Iran is at the top of the US State Department's list of states which it says sponsors of world terrorism. Fariba Sahraie from BBCPersian.com spoke to Iranians living in North America and found mistrust of Iran is as strong in Canada as the US.
BABAK YEKTAFAR, Editor, Washington Prism, US
11 September changed everything, even though there were no Iranians involved.
The media played a very negative role. I know someone who actually changed his name and identity because he didn't want to be identified as Iranian after the media hype post 9/11.
On the other hand, there is a second generation of young Iranians in the United States who are increasingly prepared to acknowledge their cultural identity. They are proud of being Iranian and they are not afraid of showing it.
TRITA PARSI, President, National Iranian-American Council, US
Branding Iranians as "terrorists" has had a negative effect on our lives in the West.
In the US, for example, university students have problems getting visas.
Many of them will not risk leaving the US to visit their families back home, because they are afraid they may not be allowed back in afterwards.
So they don't leave the US until they have finished their degree.
HOUSHANG AMIRAHMADI, Rutgers University, New Jersey, US
Professor Houshang Amirahmadi
Nobody likes his national identity to be identified with terrorism.
It's a matter of pride and identity and many Iranians in the US feel hurt when their country is branded as "terrorist".
The US administration has been calling Iran a leading sponsor of terrorism for several years now.
But Iran has not been involved in any terrorist outrage against the West anywhere in the world.

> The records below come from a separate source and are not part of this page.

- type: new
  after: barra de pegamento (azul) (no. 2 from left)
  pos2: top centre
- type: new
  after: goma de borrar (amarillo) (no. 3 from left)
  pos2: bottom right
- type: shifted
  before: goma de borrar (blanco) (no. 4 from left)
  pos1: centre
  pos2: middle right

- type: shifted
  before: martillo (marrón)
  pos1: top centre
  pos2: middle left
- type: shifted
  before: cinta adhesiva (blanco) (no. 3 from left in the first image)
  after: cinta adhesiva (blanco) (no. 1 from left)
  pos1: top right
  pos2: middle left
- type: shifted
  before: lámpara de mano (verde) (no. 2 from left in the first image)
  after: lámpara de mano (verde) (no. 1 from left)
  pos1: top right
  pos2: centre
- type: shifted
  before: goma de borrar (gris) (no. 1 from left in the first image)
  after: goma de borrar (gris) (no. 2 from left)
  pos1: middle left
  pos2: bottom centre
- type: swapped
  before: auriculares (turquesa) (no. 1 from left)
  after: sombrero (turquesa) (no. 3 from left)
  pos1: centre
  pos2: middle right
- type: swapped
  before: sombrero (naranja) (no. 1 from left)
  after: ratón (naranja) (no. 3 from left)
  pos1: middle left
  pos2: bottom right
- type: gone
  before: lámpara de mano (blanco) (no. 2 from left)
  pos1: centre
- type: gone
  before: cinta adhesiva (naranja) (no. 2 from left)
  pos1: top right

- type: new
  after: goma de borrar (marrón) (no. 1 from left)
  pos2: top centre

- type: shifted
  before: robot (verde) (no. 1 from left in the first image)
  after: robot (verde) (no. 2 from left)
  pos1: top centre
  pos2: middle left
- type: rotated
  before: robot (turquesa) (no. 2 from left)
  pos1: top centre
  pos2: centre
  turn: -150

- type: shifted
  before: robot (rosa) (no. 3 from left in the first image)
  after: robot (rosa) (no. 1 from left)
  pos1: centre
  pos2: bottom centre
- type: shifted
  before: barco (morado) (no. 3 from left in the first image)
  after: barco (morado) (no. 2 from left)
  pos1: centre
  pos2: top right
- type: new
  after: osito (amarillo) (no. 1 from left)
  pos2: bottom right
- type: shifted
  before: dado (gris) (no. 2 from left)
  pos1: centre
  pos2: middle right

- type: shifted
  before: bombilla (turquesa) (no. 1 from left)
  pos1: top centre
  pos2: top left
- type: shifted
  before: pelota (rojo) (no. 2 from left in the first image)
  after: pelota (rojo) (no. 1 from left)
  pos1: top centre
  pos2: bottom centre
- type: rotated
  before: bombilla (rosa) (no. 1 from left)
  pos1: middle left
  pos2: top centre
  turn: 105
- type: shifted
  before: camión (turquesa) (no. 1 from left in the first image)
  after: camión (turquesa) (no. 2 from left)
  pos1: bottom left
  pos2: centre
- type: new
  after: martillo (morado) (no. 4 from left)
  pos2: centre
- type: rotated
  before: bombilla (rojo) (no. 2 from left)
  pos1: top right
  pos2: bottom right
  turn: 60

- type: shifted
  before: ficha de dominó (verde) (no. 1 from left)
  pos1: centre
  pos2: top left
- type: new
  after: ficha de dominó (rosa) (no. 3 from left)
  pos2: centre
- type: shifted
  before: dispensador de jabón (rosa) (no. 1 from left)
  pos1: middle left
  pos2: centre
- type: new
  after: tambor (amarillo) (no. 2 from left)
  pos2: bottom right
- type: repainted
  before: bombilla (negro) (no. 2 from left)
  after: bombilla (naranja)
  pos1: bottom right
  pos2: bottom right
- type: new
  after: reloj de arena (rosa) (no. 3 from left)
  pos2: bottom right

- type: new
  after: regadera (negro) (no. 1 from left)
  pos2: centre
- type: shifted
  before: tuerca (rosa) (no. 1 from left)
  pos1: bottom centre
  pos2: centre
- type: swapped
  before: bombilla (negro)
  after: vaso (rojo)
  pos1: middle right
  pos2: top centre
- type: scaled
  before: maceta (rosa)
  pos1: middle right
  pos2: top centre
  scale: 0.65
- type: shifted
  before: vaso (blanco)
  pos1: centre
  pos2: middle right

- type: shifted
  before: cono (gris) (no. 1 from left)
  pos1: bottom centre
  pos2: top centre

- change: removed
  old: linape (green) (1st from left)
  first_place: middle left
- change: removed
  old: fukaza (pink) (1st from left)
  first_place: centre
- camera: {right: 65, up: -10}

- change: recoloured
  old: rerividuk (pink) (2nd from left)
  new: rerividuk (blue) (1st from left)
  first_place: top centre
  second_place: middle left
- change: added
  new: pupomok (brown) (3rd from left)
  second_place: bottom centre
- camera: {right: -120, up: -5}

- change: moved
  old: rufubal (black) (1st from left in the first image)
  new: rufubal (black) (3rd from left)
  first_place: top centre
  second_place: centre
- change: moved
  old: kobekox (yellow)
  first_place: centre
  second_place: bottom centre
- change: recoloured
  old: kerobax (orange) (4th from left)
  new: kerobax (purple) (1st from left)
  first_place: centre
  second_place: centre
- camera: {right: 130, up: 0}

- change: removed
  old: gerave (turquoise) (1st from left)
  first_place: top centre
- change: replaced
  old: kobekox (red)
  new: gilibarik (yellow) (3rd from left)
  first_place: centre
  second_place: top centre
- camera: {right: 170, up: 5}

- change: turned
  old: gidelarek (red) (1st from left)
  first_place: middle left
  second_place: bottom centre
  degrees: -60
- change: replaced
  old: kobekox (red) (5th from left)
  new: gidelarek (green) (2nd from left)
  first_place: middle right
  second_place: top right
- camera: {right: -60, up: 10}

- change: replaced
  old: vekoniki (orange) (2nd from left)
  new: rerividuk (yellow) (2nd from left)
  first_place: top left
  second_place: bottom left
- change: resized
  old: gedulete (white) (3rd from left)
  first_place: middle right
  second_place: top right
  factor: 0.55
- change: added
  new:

The accusation is more about propaganda than anything else.
SOHEIL PARSA, theatrical producer, Canada
What I find strange is the way they don't differentiate between the people and the state.
It's totally unfair to hold an immigrant group responsible for the actions of the government of their home country.
As a Canadian-Iranian who has lived in this country for 24 years, I can honestly say I don't have problems within the artistic community.
However, outside this circle we all have issues. We have to prove that we are not terrorists all the time.
TAKIN AGHDASHLOU, university student, Toronto, Canada
When I first moved here six years ago, I quickly became aware that many people in Canada look at the Iranians in their community as terrorists or fundamentalists.
For a while, I would deny our Iranian roots to save us the trouble of having to prove ourselves and win people's trust.
AREF MOHAMMADI, film critic, Toronto, Canada
Our people have always been damaged by allegations of terrorism, whether they are artists or otherwise.
Nobody likes to be branded a terrorist. There are several Iranian artists living abroad whose careers have been damaged by such claims. Many have been forced into early retirement.
Our actors, producers and directors are finding it extremely difficult to find work in their host countries because of these allegations of terrorism.
ALIREZA HAQIQI, political analyst, Toronto, Canada
Iran has been at the top of the list of so-called state sponsors of terrorism since 1999.
The western media are feeding the frenzy but interestingly, the US State Department is contradicting itself.
On the one hand the official policy of the US government is to wage war on terrorism. This same US government has Iran at the top of its list of so-called "terrorist" states.
Yet instead of waging war, [US Secretary of State] Condi Rice has said that US government policy towards Iran is not based on overthrowing the country's regime.
Meanwhile, the two countries are talking about how Iran can help the US to stabilise Iraq.